Recent market action signaled a shift in focus from risk to rate expectations. As previously noted, this was first observed on December 4th when a better than expected non farm payroll report was released sending the USD higher.
A Very Tight Rope
Central banks around the world are walking a very tight rope, balancing a fragile recovery on the one hand and looming inflation on the other. This is an uncomfortable situation with wide political implications: hike rates too soon and you risk a lagging economy and prolonged, high unemployment. Raise rates too late and you will have unleashed a monster inflation. Either scenario is a losing proposition for any administration but the prospect of hyper inflation is by far worse with much broader implications to the economy.
As Mr. Greenspan will probably tell you, maintaining low rates for a long time will eventually result in market distortions in the form of asset bubbles and/or inflation . This is when one nation keeps its rates low - but what happens when the world's leading economies slash rates in an unprecedented, coordinated move?
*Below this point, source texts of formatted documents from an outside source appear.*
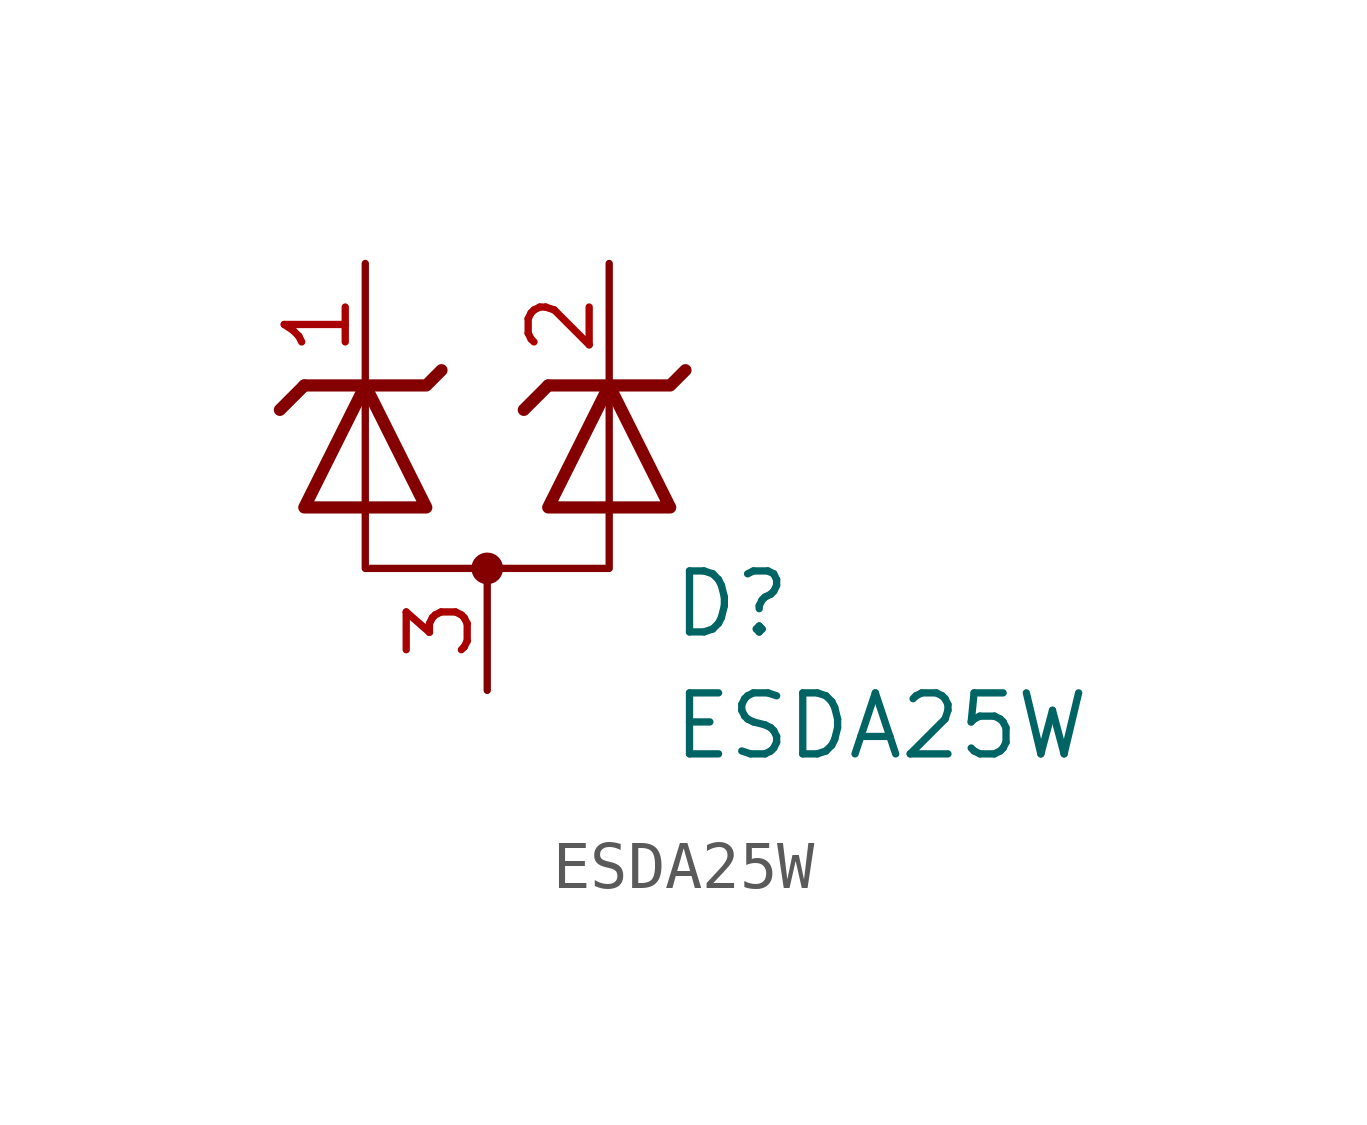
<source format=kicad_sym>
(kicad_symbol_lib
  (version 20220914)
  (generator kicad_symbol_editor)
  (symbol "ESDA25W"
    (property "Reference" "D"
      (at 3.81 2.54 0)
      (effects (font (size 1.27 1.27)) (justify left top)))
    (property "Value" "ESDA25W"
      (at 3.81 0 0)
      (effects (font (size 1.27 1.27)) (justify left top)))
    (symbol "ESDA25W_0_0"
      (polyline (pts (xy -0.953 6.668) (xy -1.27 6.35) (xy -3.81 6.35)) (stroke (width 0.254) (type default)) (fill (type none)))
      (polyline (pts (xy 1.27 6.35) (xy 3.81 6.35) (xy 4.128 6.668)) (stroke (width 0.254) (type default)) (fill (type none))))
    (symbol "ESDA25W_0_1"
      (polyline (pts (xy -2.54 6.35) (xy -2.54 2.54) (xy 2.54 2.54) (xy 2.54 6.35)) (stroke (width 0) (type default)) (fill (type none)))
      (polyline (pts (xy -3.81 3.81) (xy -2.54 6.35) (xy -1.27 3.81) (xy -3.81 3.81) (xy -3.81 3.81) (xy -3.81 3.81)) (stroke (width 0.254) (type default)) (fill (type none)))
      (polyline (pts (xy 1.27 3.81) (xy 2.54 6.35) (xy 3.81 3.81) (xy 1.27 3.81) (xy 1.27 3.81) (xy 1.27 3.81)) (stroke (width 0.254) (type default)) (fill (type none)))
      (circle (center 0 2.54) (radius 0.254) (stroke (width 0) (type default)) (fill (type outline))))
    (symbol "ESDA25W_1_1"
      (polyline (pts (xy -3.81 6.35) (xy -4.318 5.842)) (stroke (width 0.254) (type default)) (fill (type none)))
      (polyline (pts (xy 1.27 6.35) (xy 0.762 5.842)) (stroke (width 0.254) (type default)) (fill (type none)))
      (pin passive line (at -2.54 8.89 270) (length 2.54) (name "" (effects (font (size 1.27 1.27)))) (number "1" (effects (font (size 1.27 1.27)))))
      (pin passive line (at 2.54 8.89 270) (length 2.54) (name "" (effects (font (size 1.27 1.27)))) (number "2" (effects (font (size 1.27 1.27)))))
      (pin passive line (at 0 0 90) (length 2.54) (name "" (effects (font (size 1.27 1.27)))) (number "3" (effects (font (size 1.27 1.27))))))))
</source>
We've yet to find out, but we do know that there's just a lot more money out there, and isn't that the definition of inflation?
Do You Speak Fedish?
Even on a week filled with economic data fanfare, the FOMC is guaranteed to give the best show in town. Higher than expected reading of PPI and CPI in the US and UK respectively sharpened global focus on the possibility of future rate hike. The Fed is highly unlikely to announce rate increases any time soon. However, with the release of the FOMC minutes, scores of commentators all over the media will immediately begin the amusing process of translating the minutes from Fedish to English. Traders, investors and economists alike will scan through the release with a fine-toothed comb in effort to discern even the slightest change in sentiment in order to glean even the faintest hint regarding where rates are headed.
So what to look for? The Fed is unlikely to raise rates before other emergency measures such as the TARP, TALF, and bond purchasing, are wound down. Therefore it is important to look for any signaling or intention to remove these measures. In addition, it is important to pay attention to any changes in sentiment regarding the recovery and comments regarding the prospects of inflation.
In my free time, I took some Fedish lessons, call it Fedish 101. I was able to discern, with moderate certainty that by repeating the point of a "jobless recovery", Mr. Bernanke is setting the stage for rate hikes prior to any noticeable improvement in employment numbers - a move that, unless gently delivered, can deal a blow to a market struggling with a new breed of consumers who simply spend less.